Only the text carries over: repeat the records exactly and drop the images.

◆ ◆ ◆ ◆ ◆

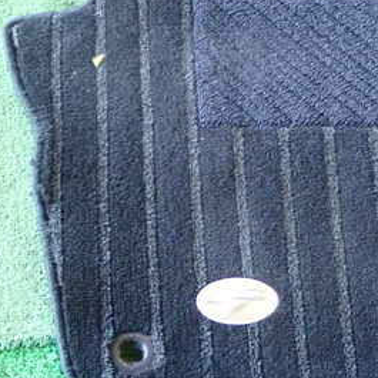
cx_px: 237
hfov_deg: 17.4
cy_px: 177
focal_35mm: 100
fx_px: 1235
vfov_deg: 17.4
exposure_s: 1/20
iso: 800
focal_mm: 9.01
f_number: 3.2
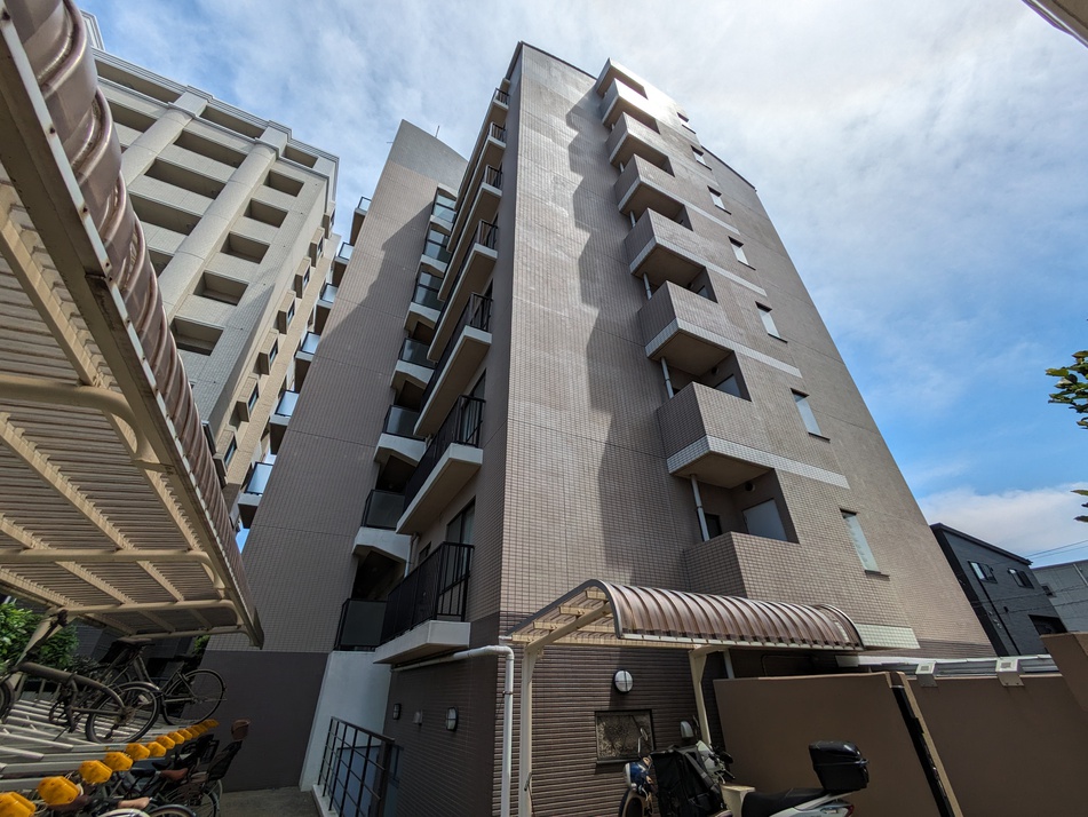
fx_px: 440
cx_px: 544
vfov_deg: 85.7
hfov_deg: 102.0
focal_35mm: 14
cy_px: 408
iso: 52
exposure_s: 1/3704
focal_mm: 1.83
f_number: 2.2
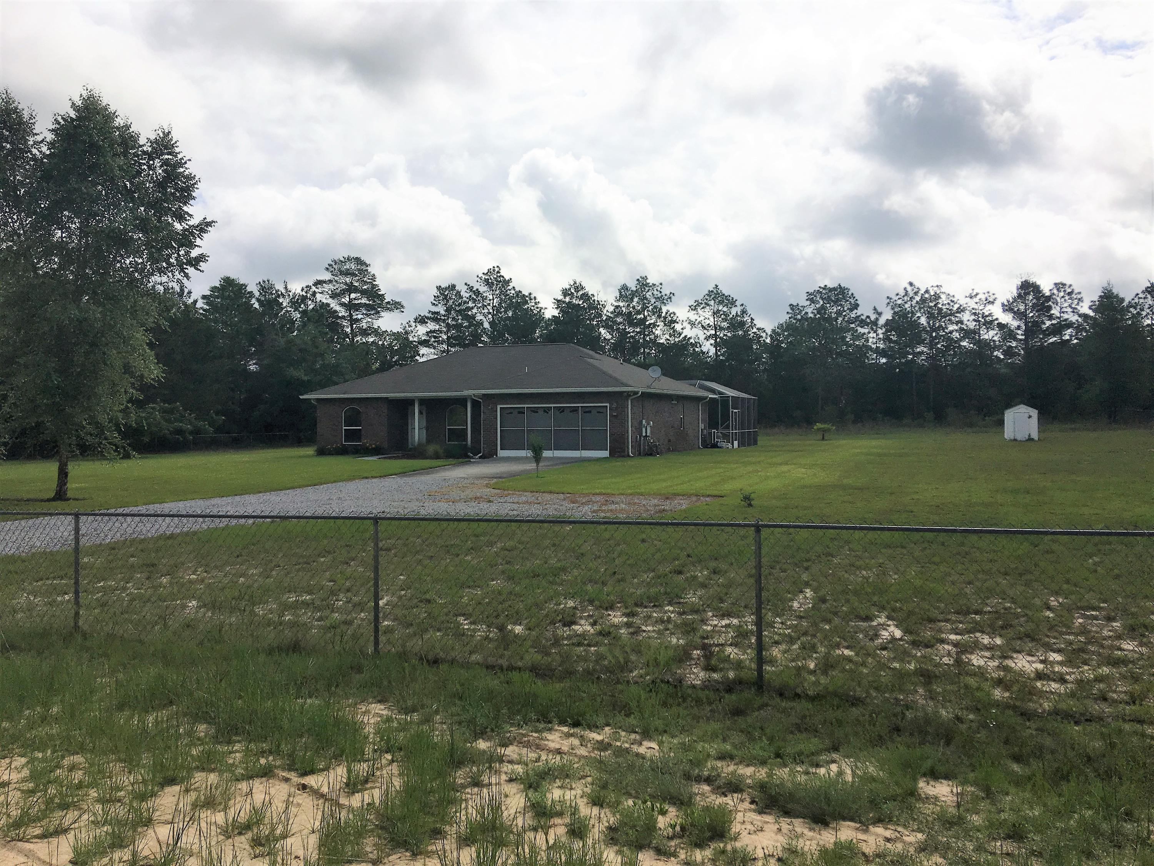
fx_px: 967
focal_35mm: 29
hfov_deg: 61.7
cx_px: 577
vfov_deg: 48.2
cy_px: 433
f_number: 2.2
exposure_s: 1/5128
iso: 25
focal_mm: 4.15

◆ ◆ ◆ ◆ ◆

- Task solution:
cx_px: 237
hfov_deg: 17.4
cy_px: 177
focal_35mm: 100
fx_px: 1235
vfov_deg: 17.4
exposure_s: 1/20
iso: 800
focal_mm: 9.01
f_number: 3.2
fx_px: 440
cx_px: 544
vfov_deg: 85.7
hfov_deg: 102.0
focal_35mm: 14
cy_px: 408
iso: 52
exposure_s: 1/3704
focal_mm: 1.83
f_number: 2.2
fx_px: 967
focal_35mm: 29
hfov_deg: 61.7
cx_px: 577
vfov_deg: 48.2
cy_px: 433
f_number: 2.2
exposure_s: 1/5128
iso: 25
focal_mm: 4.15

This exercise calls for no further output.